By now we are all familiar with the way inflation makes us poorer day by day. Anyone who has been to the grocery store lately is familiar with how much everything costs now compared to a year or two ago.
You may already have become wise to "shrinkflation" too. That is the sneaky way companies raise prices on you by holding the cost the same but putting less and less product in the package. Everything from breakfast cereal to toilet paper has gotten smaller while prices have stayed the same or even gone up. Or how my chocolate chip cookies suddenly went from 16 per box to 12.
But have you heard of the latest trick that companies, especially food producers, have been playing to get more of your money for less of what you buy with it?
It is called "skimpflation" and it is the substitution of cheaper of fewer ingredients for more expensive ones. An example is Conagra reducing the fat content in its Wish-Bone House Italian Dressing by 10%, replacing it with additional salt and... water. Yes, water. The most egregious example seen recently was in October 2022, when Conagra reduced the amount of fat in its dairy-free Smart Balance spread from 64% to 39%, which meant water became the most plentiful ingredient in the product.
One reason that companies are turning to skimpflation to deceive you is that they aren’t under any obligation to announce when they make changes to their recipes (as long as all the ingredients are accurately reflected on the label).
And skimpflation in not new. In 2013, Breyers was forced to legally change the labeling of its products from ice cream to “frozen dairy dessert.” Why? Because the company had reduced the amount of dairy fat in its product to the point that it didn’t legally qualify as ice cream anymore.
Don't think that skimpflation is limited to things you find at the grocery store, it is everywhere. Any time that a company lowers the quality of its product or service to same money (aka, make a greater profit) that is skimpflation. Some other examples include:
- Airlines reducing the number of air stewards and therefore giving consumers less service during a long haul flight.
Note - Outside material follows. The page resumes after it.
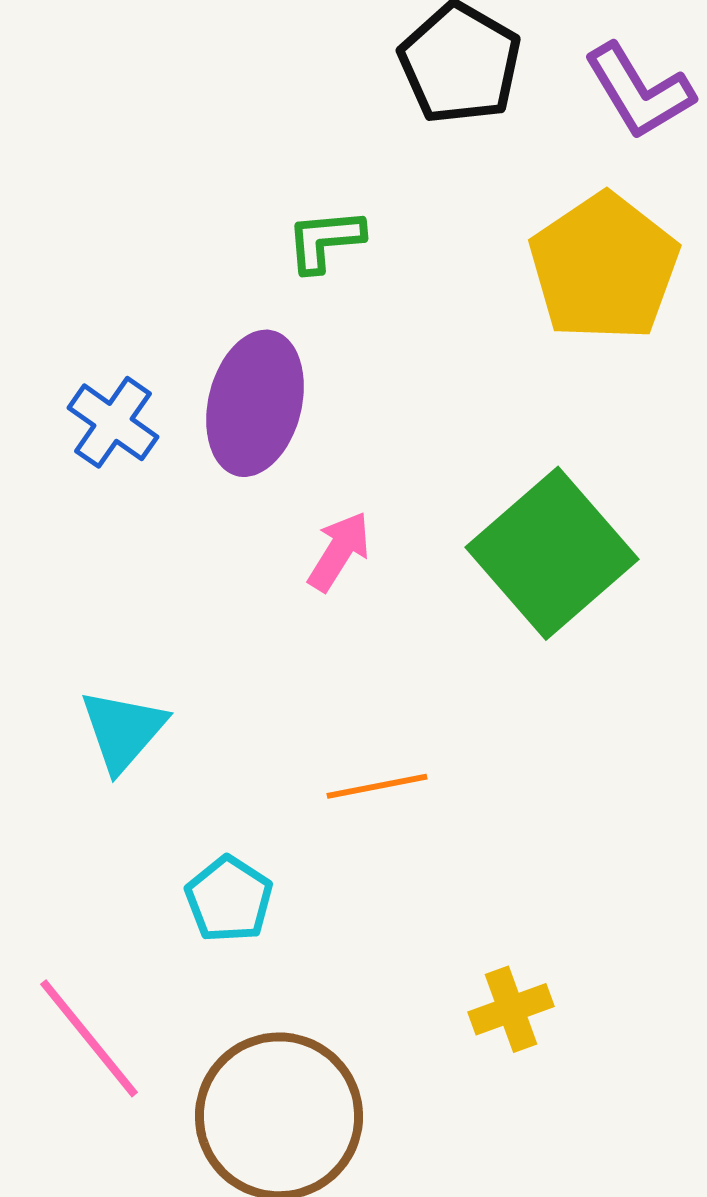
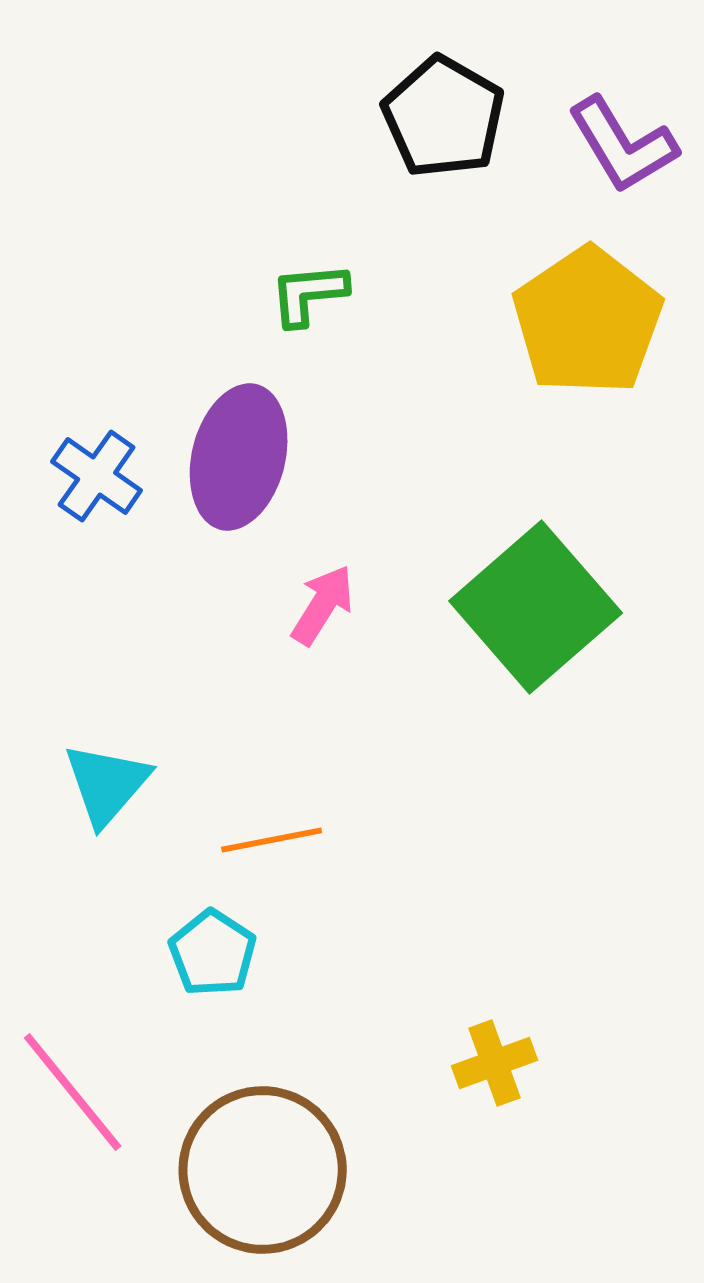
orange line: (377, 786) -> (272, 840), moved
- Phone companies reducing the number of workers in call centers so that
when you try to call with a technical problem, it takes longer to get
through - if you get through at all. (Your call is important to us! Please hit one if you would rather have a callback from us that you will never receive or just stay on the line for 45 minutes till we get to you. After all, your call is important to us!)
- Hotels not providing waiter service, but relying on customers to do self-checkouts for breakfast and meals. Or asking you to help "save the planet" by not having your sheets changed.
- Disney World and Disneyland have eliminated their tram services to and from parking lots, forcing visitors to walk nearly a mile to enter and exit the parks.
We should note that not all companies are motivated by greed or disingenuousness. Many businesses, especially small businesses, are struggling to cope with the surging costs of regular, old fashioned inflation. They're having a hard time finding workers at the wages they used to pay. And some businesses may be unable to afford paying what it takes to recruit workers in the current environment. Nonetheless, whether it's because they can't afford to, they don't want to or they're being greedy, instead of enticing workers with higher wages, many businesses are cutting back on the quality of their services in order to stay profitable.
The bottom line is that real inflation, the kind you see on your credit card statements, is much higher than the figure reported by the government suggests.